# Who looked the worst after their fight, alltime??



## jdun11 (Apr 23, 2006)

Ok so Fitch looked pretty banged up after the fight on Saturday. But who do you think has looked the worst? I know the obvious answers of Saku after Arona, or Ken after Tito and those are great. But there must be ones out there even better than those. So I was wondering if we could get a little contest going seeing who could get the most messed up looking fighter after his fight. Ill open a poll after everyone posts the pics and we can vote. So if your interested just start posting pics of dudes all MESSED UP!!!

The pic doesnt have to be UFC, Pride or any big show. It can in some small show out in the boonies for all I care.

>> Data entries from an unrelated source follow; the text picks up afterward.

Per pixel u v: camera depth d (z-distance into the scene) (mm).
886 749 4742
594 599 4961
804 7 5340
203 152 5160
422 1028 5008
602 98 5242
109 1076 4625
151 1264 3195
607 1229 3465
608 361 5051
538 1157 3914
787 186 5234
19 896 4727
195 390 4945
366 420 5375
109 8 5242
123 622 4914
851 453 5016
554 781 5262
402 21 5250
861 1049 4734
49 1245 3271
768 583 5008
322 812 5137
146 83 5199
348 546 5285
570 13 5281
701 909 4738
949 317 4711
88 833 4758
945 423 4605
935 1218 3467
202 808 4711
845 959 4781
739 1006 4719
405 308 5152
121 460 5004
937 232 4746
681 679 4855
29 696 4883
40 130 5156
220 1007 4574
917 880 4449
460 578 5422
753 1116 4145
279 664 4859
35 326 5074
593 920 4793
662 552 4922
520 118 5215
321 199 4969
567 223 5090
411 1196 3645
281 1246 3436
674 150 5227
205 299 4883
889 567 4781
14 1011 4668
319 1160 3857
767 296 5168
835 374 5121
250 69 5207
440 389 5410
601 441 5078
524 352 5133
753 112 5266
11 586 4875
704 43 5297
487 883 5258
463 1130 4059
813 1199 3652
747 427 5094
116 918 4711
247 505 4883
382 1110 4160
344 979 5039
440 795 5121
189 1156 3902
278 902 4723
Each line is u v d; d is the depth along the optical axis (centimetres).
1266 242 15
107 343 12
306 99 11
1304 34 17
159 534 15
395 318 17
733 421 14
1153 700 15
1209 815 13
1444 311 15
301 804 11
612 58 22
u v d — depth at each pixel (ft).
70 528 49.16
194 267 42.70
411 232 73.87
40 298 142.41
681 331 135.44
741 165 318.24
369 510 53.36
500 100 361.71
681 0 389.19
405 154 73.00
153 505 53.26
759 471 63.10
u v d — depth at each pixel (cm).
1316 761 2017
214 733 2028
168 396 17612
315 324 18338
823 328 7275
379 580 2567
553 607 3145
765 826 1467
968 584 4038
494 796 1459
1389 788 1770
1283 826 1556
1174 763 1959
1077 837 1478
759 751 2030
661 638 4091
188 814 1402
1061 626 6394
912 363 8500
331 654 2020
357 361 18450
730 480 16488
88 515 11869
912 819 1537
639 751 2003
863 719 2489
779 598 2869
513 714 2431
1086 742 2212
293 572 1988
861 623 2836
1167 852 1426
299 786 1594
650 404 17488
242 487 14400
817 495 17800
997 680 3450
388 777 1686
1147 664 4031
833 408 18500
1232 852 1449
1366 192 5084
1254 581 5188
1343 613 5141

Ill give the winner 25,000 points


----------



## milkkid291 (Dec 31, 2006)

Other fighters might have more bruises and small cuts, but I really don't see what could be more gross that this....










As Rogan said.. "It looked like a goat's vagina!"


----------



## wukkadb (Jan 1, 2007)

Sergei Kharitonov vs Semmy Schilt. That fights hard to watch. Igor vs Inoue is bad too. Now that I think about it Inoue didn't look that bad though. Barnett also looked terrible after he fought Aleksander(I think):


----------



## sworddemon (Feb 4, 2007)

I'm gonna have to go with Takayama after he fought Don Frye. His face looks like a catcher's mit!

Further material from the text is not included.